Das Zuwanderungsgesetz von 2005 gibt den Ländern die Möglichkeit, eine Härtefallkommission einzurichten – dem ist Nordrhein-Westfalen gefolgt. Von der alten Kommission, die das Land 1996 freiwillig eingerichtet hatte, unterscheidet sich die neue vor allem darin, dass sie auch Härtefälle über die gesetzlichen Bestimmungen hinaus bestimmen kann – eigentlich ein Fortschritt. „Wir haben immerhin 79 Fälle, die aufgrund von besonderer Härte ein Bleiberecht erhielten“, so Hügel.

Für Kritiker reicht das nicht: „Ich glaube nicht, dass die Kommission jetzt mehr Erfolge verbucht wie früher“, so Behushid Najafi von der Kölner Beratungsstelle für Migrantinnen „agisra“. Sie hatte der Vorgänger-Kommission zwei Jahre lang angehört und ist dann aus Protest ausgetreten. „Die Arbeit und die Erfolge standen in keiner Relation.“ Heute schreibe sie selbst Anträge für Migrantinnen an die Härtefallkommission – kein Fall wurde bisher positiv beschieden.

Die MitschülerInnen und LehrerInnen der Töchter und weitere BürgerInnen wollen heute unter dem Motto „Kurz vor zwölf“ einen Protestmarsch zum Rathaus machen. „Es ist höhnisch, dass Marl damit wirbt, keinen Platz für Rassismus zu haben“, so Schülersprecher Max Malkus.

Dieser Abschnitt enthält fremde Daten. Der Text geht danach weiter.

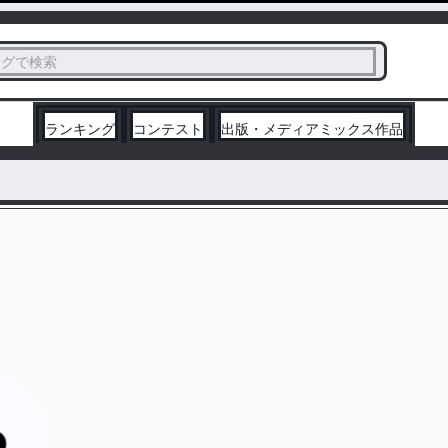
ス
タグで検索
く
ランキング
コンテスト
出版・メディアミックス作品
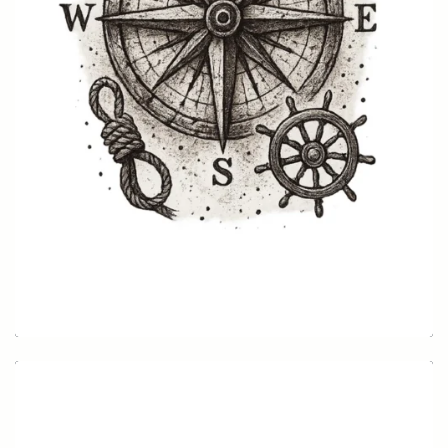
Kompass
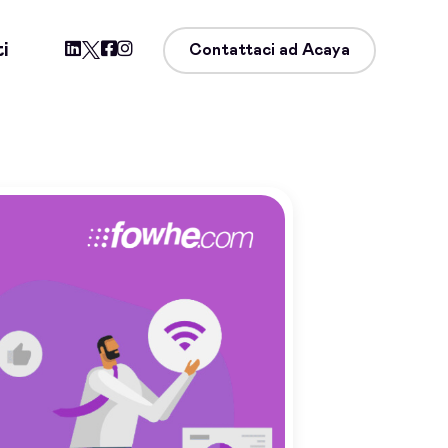
i
Contattaci ad Acaya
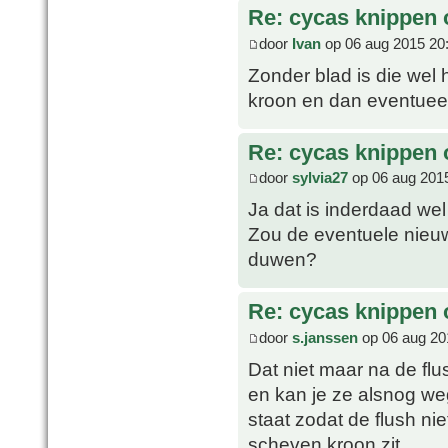
Re: cycas knippen o
door
Ivan
op 06 aug 2015 20
Zonder blad is die wel
kroon en dan eventueel
Re: cycas knippen o
door
sylvia27
op 06 aug 201
Ja dat is inderdaad we
Zou de eventuele nieuw
duwen?
Re: cycas knippen o
door
s.janssen
op 06 aug 20
Dat niet maar na de fl
en kan je ze alsnog we
staat zodat de flush ni
scheven kroon zit.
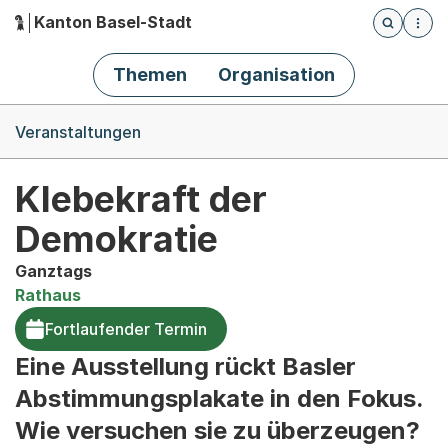
Kanton Basel-Stadt
Öffnet die
(Dieser Link führt zur Startseite)
Hauptnavigation
Themen
Organisation
Breadcrumb-Navigation
Veranstaltungen
Klebekraft der
Demokratie
Ganztags
Rathaus
Fortlaufender Termin
Eine Ausstellung rückt Basler
Abstimmungsplakate in den Fokus.
Wie versuchen sie zu überzeugen?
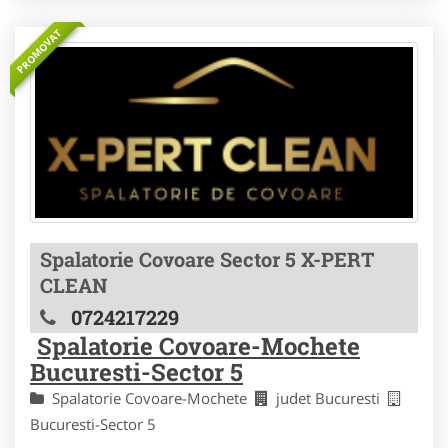
PROMOVAT
Spalatorie Covoare Sector 5 X-PERT
CLEAN
0724217229
Spalatorie Covoare-Mochete
Bucuresti-Sector 5
Spalatorie Covoare-Mochete
judet Bucuresti
Bucuresti-Sector 5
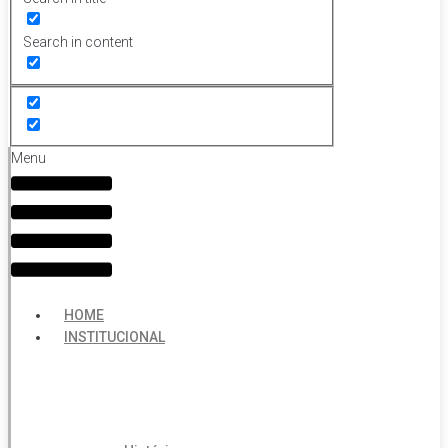
Search in content
Menu
HOME
INSTITUCIONAL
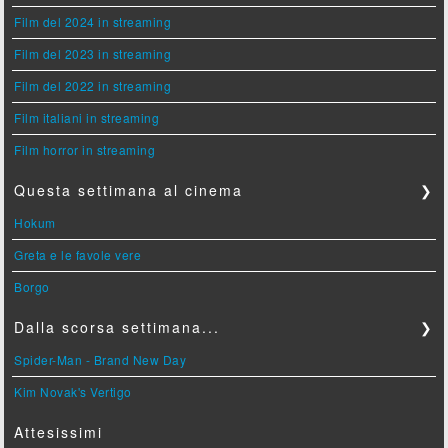
Film del 2024 in streaming
Film del 2023 in streaming
Film del 2022 in streaming
Film italiani in streaming
Film horror in streaming
Questa settimana al cinema
❯
Hokum
Greta e le favole vere
Borgo
Dalla scorsa settimana...
❯
Spider-Man - Brand New Day
Kim Novak's Vertigo
Attesissimi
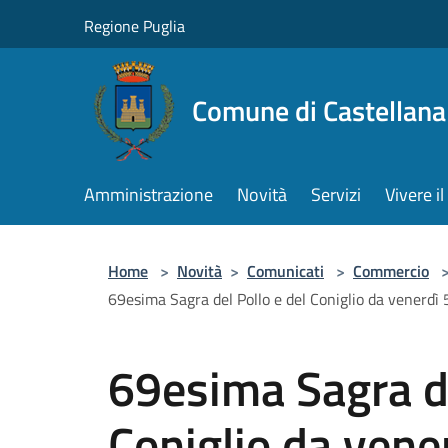
Salta al contenuto principale
Regione Puglia
Comune di Castellana
Amministrazione
Novità
Servizi
Vivere 
Home
>
Novità
>
Comunicati
>
Commercio
69esima Sagra del Pollo e del Coniglio da venerd
69esima Sagra de
Coniglio da vene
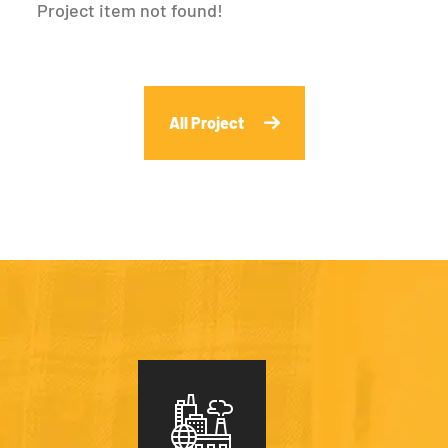
Project item not found!
All Project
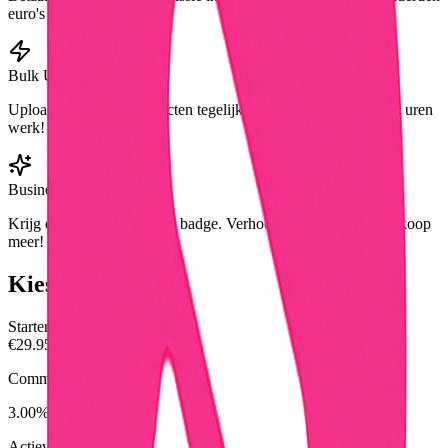
euro's per maand!
Bulk Upload
Upload honderden producten tegelijk via CSV/Excel. Bespaar uren
werk!
Business Badge
Krijg een verified business badge. Verhoog vertrouwen en verkoop
meer!
Kies je plan
Starter
€
29.95
/maand
Commissie
3.00
%
Actieve veilingen:
50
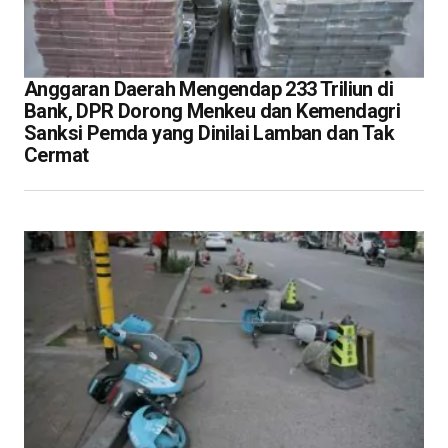
Anggaran Daerah Mengendap 233 Triliun di
Bank, DPR Dorong Menkeu dan Kemendagri
Sanksi Pemda yang Dinilai Lamban dan Tak
Cermat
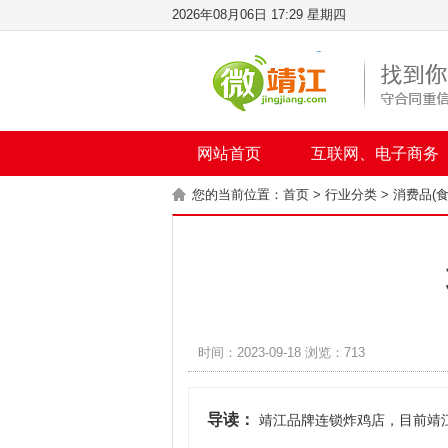
2026年08月06日 17:29 星期四
网站首页
互联网、电子商务
您的当前位置：
首页
>
行业分类
>
消费品(
时间：2023-09-18 浏览：713
导读：
靖江品牌连锁炸鸡店，目前靖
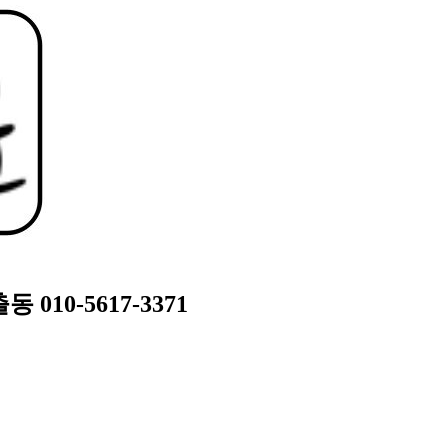
10-5617-3371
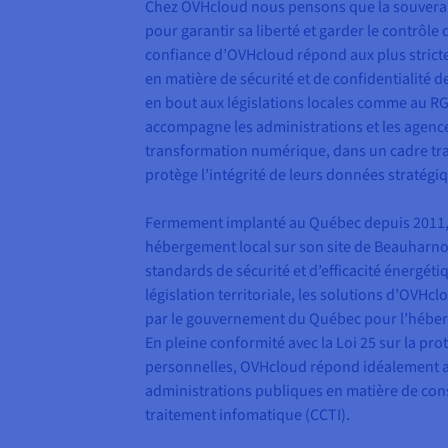
Chez OVHcloud nous pensons que la souverai
pour garantir sa liberté et garder le contrôle
confiance d’OVHcloud répond aux plus stricte
en matière de sécurité et de confidentialité
en bout aux législations locales comme au 
accompagne les administrations et les agenc
transformation numérique, dans un cadre tra
protège l’intégrité de leurs données stratégi
Fermement implanté au Québec depuis 2011,
hébergement local sur son site de Beauharno
standards de sécurité et d’efficacité énergét
législation territoriale, les solutions d’OVHcl
par le gouvernement du Québec pour l’hébe
En pleine conformité avec la Loi 25 sur la pr
personnelles, OVHcloud répond idéalement 
administrations publiques en matière de con
traitement infomatique (CCTI).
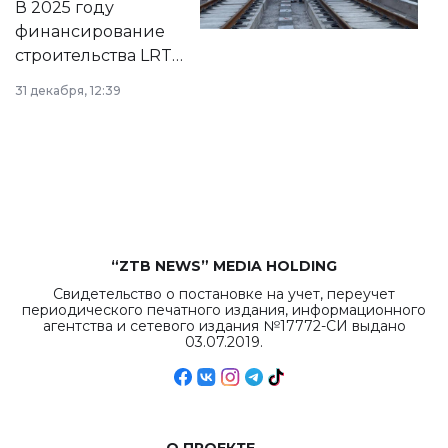
В 2025 году
города.
финансирование
строительства LRT
в Астане из
31 декабря, 12:39
республиканского
бюджета достигло
рекордных
объемов.
“ZTB NEWS” MEDIA HOLDING
Свидетельство о постановке на учет, переучет
периодического печатного издания, информационного
агентства и сетевого издания №17772-СИ выдано
03.07.2019.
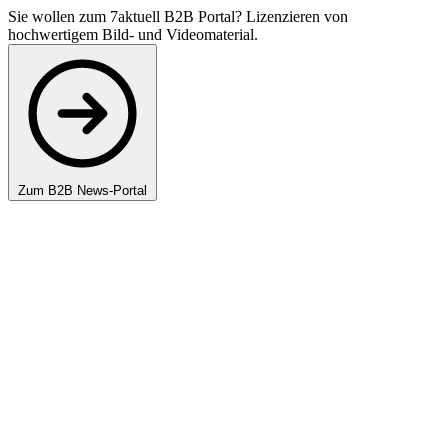
Sie wollen zum 7aktuell B2B Portal? Lizenzieren von
hochwertigem Bild- und Videomaterial.
Zum B2B News-Portal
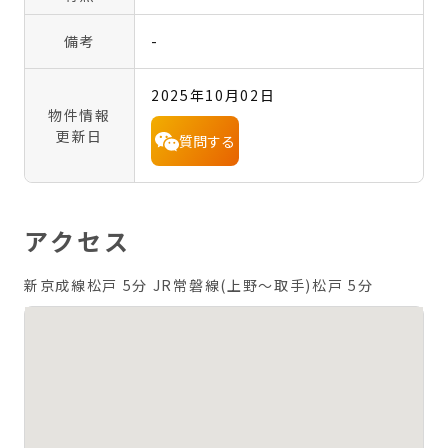
備考
-
2025年10月02日
物件情報
更新日
質問する
アクセス
新京成線松戸 5分
JR常磐線(上野～取手)松戸 5分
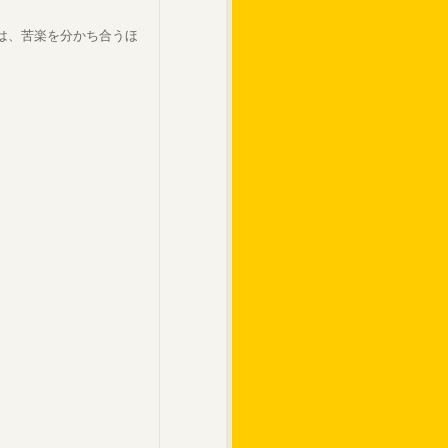
は、苦楽を分かち合うほ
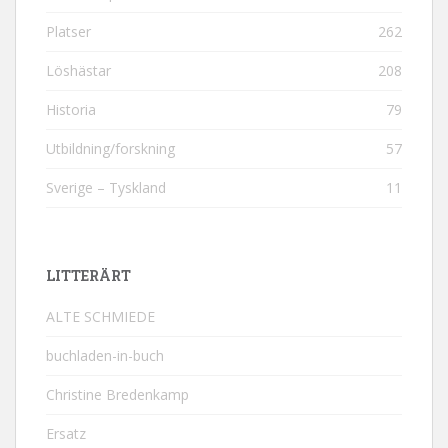
Platser
262
Löshästar
208
Historia
79
Utbildning/forskning
57
Sverige – Tyskland
11
LITTERÄRT
ALTE SCHMIEDE
buchladen-in-buch
Christine Bredenkamp
Ersatz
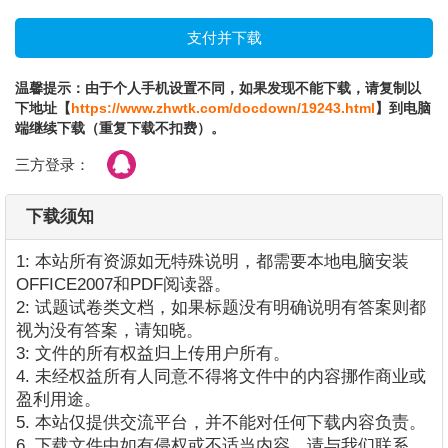
温馨提示：由于个人手机设置不同，如果发现不能下载，请复制以
下地址【
https://www.zhwtk.com/docdown/19243.html
】到电脑
端继续下载（重复下载不扣费）。
三方登录：
下载须知
1: 本站所有资源如无特殊说明，都需要本地电脑安装
OFFICE2007和PDF阅读器。
2: 试题试卷类文档，如果标题没有明确说明有答案则都
视为没有答案，请知晓。
3: 文件的所有权益归上传用户所有。
4. 未经权益所有人同意不得将文件中的内容挪作商业或
盈利用途。
5. 本站仅提供交流平台，并不能对任何下载内容负责。
6. 下载文件中如有侵权或不适当内容，请与我们联系，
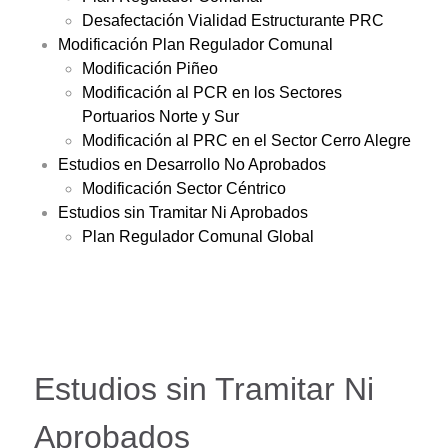
Desafectación Vialidad Estructurante PRC
Modificación Plan Regulador Comunal
Modificación Piñeo
Modificación al PCR en los Sectores
Portuarios Norte y Sur
Modificación al PRC en el Sector Cerro Alegre
Estudios en Desarrollo No Aprobados
Modificación Sector Céntrico
Estudios sin Tramitar Ni Aprobados
Plan Regulador Comunal Global
Estudios sin Tramitar Ni
Aprobados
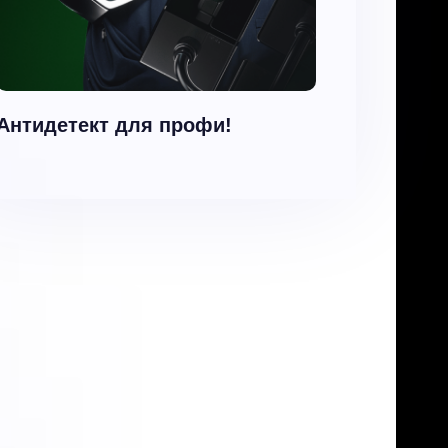
Антидетект для профи!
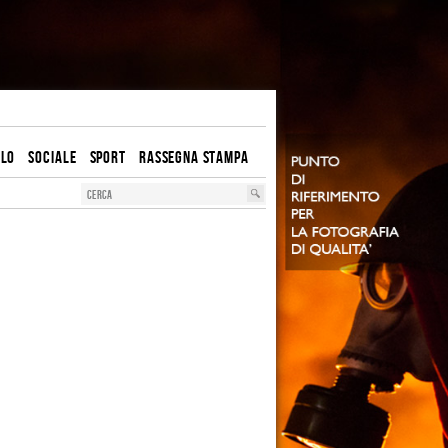
OLO
SOCIALE
SPORT
RASSEGNA STAMPA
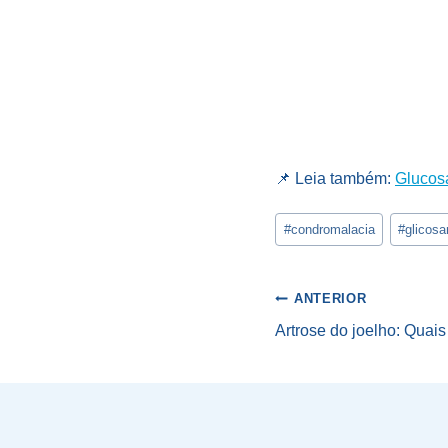
📌 Leia também:
Glucosa
Tags
#
condromalacia
#
glicos
do
Post:
Navegaçã
ANTERIOR
Artrose do joelho: Quai
de
Post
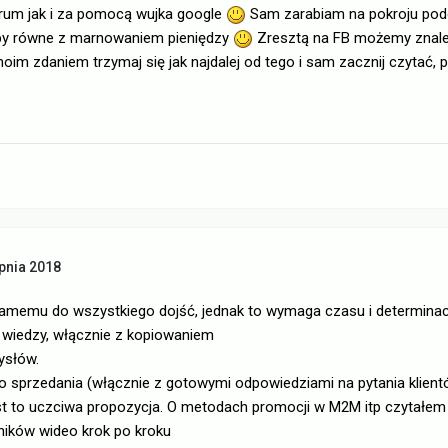
forum jak i za pomocą wujka google
Sam zarabiam na pokroju podob
by równe z marnowaniem pieniędzy
Zresztą na FB możemy znal
oim zdaniem trzymaj się jak najdalej od tego i sam zacznij czytać,
pnia 2018
samemu do wszystkiego dojść, jednak to wymaga czasu i determinacji
 wiedzy, włącznie z kopiowaniem
ysłów.
do sprzedania (włącznie z gotowymi odpowiedziami na pytania klientó
st to uczciwa propozycja. O metodach promocji w M2M itp czytałe
ików wideo krok po kroku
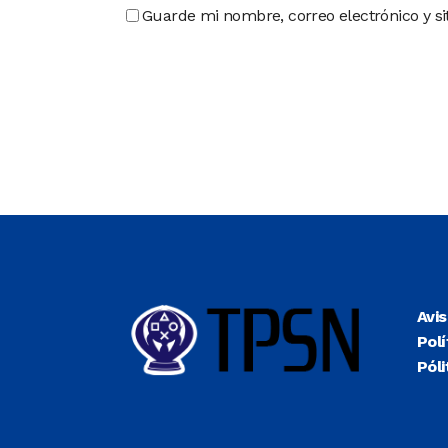
Guarde mi nombre, correo electrónico y s
Avi
Polí
Póli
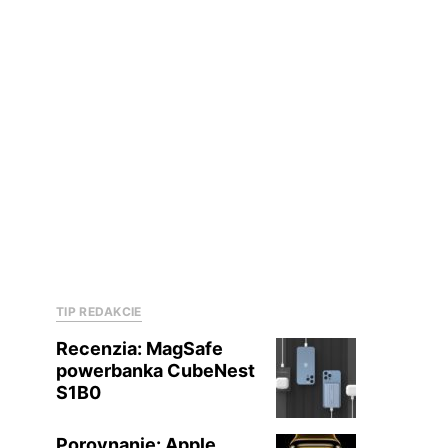
TIP REDAKCIE
Recenzia: MagSafe
powerbanka CubeNest
S1B0
Porovnanie: Apple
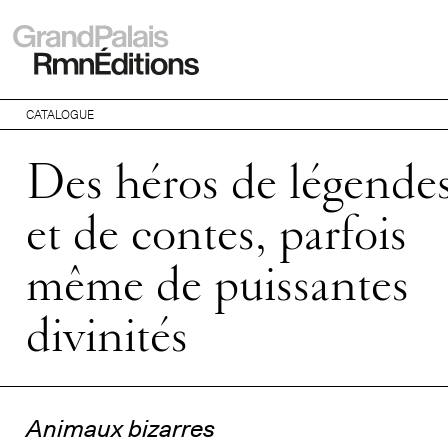
CATALOGUE
Des héros de légende
et de contes, parfois
même de puissantes
divinités
Animaux bizarres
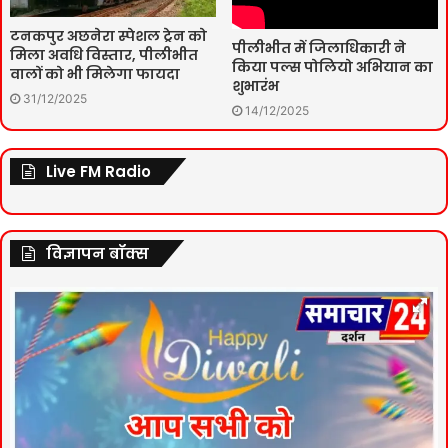
टनकपुर अछनेरा स्पेशल ट्रेन को
पीलीभीत में जिलाधिकारी ने
मिला अवधि विस्तार, पीलीभीत
किया पल्स पोलियो अभियान का
वालों को भी मिलेगा फायदा
शुभारंभ
31/12/2025
14/12/2025
Live FM Radio
विज्ञापन बॉक्स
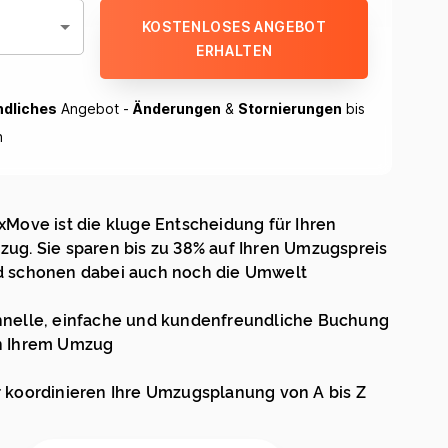
KOSTENLOSES ANGEBOT
ERHALTEN
ndliches
Angebot -
Änderungen
&
Stornierungen
bis
h
xMove ist die kluge Entscheidung für Ihren
ug. Sie sparen bis zu 38% auf Ihren Umzugspreis
 schonen dabei auch noch die Umwelt
nelle, einfache und kundenfreundliche Buchung
n Ihrem Umzug
 koordinieren Ihre Umzugsplanung von A bis Z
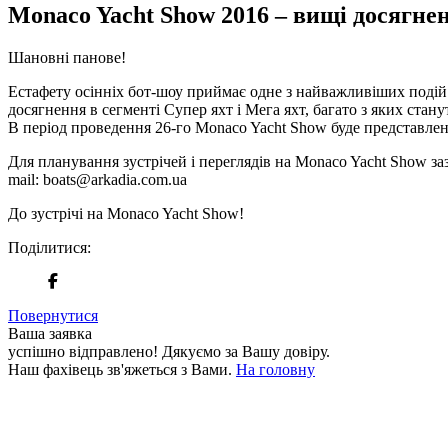
Monaco Yacht Show 2016 – вищі досягне
Шановні панове!
Естафету осінніх бот-шоу приймає одне з найважливіших подій я
досягнення в сегменті Супер яхт і Мега яхт, багато з яких стан
В період проведення 26-го Monaco Yacht Show буде представлен
Для планування зустрічей і переглядів на Monaco Yacht Show за
mail: boats@arkadia.com.ua
До зустрічі на Monaco Yacht Show!
Поділитися:
Повернутися
Ваша заявка
успішно відправлено!
Дякуємо за Вашу довіру.
Наш фахівець зв'яжеться з Вами.
На головну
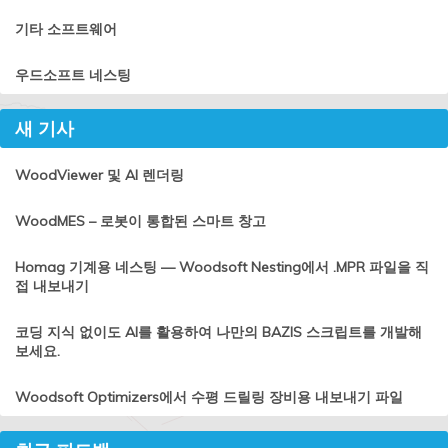
기타 소프트웨어
우드소프트 네스팅
새 기사
WoodViewer 및 AI 렌더링
WoodMES – 로봇이 통합된 스마트 창고
Homag 기계용 네스팅 — Woodsoft Nesting에서 .MPR 파일을 직
접 내보내기
코딩 지식 없이도 AI를 활용하여 나만의 BAZIS 스크립트를 개발해
보세요.
Woodsoft Optimizers에서 수평 드릴링 장비용 내보내기 파일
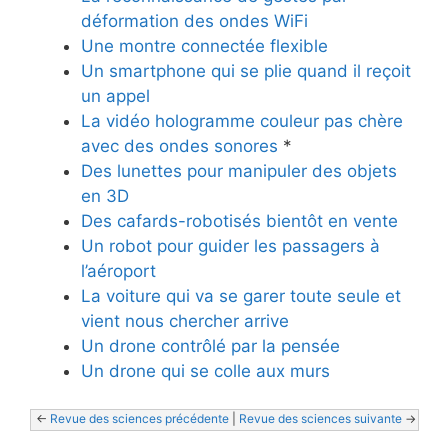
déformation des ondes WiFi
Une montre connectée flexible
Un smartphone qui se plie quand il reçoit
un appel
La vidéo hologramme couleur pas chère
avec des ondes sonores
*
Des lunettes pour manipuler des objets
en 3D
Des cafards-robotisés bientôt en vente
Un robot pour guider les passagers à
l’aéroport
La voiture qui va se garer toute seule et
vient nous chercher arrive
Un drone contrôlé par la pensée
Un drone qui se colle aux murs
<- 
Revue des sciences précédente
 | 
Revue des sciences suivante
 ->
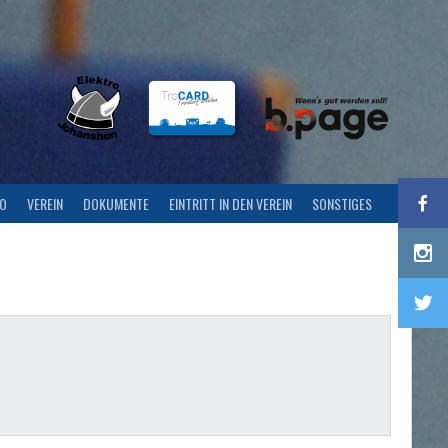
FO
VEREIN
DOKUMENTE
EINTRITT IN DEN VEREIN
SONSTIGES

Seine Mitschülerin Hanida in ein Land abzuschieben, dass sie nicht kennt, das sei für ihn Rassismus. Im Auftrag des Jugendforums Marl hat er die Stadt aufgefordert, den Kindern wenigstens zu ermöglichen, ihre Schullaufbahn abzuschließen.

Derweil scheint die Bürgermeisterin Heinrich zurückzurudern: Denn kurz vor Redaktionsschluss wollte sie wohl auf Druck der empörten BürgerInnen doch die Entscheidung des Gremiums abwarten. „Dann will sie noch einmal darüber nachdenken“, so ihr Sprecher zur taz.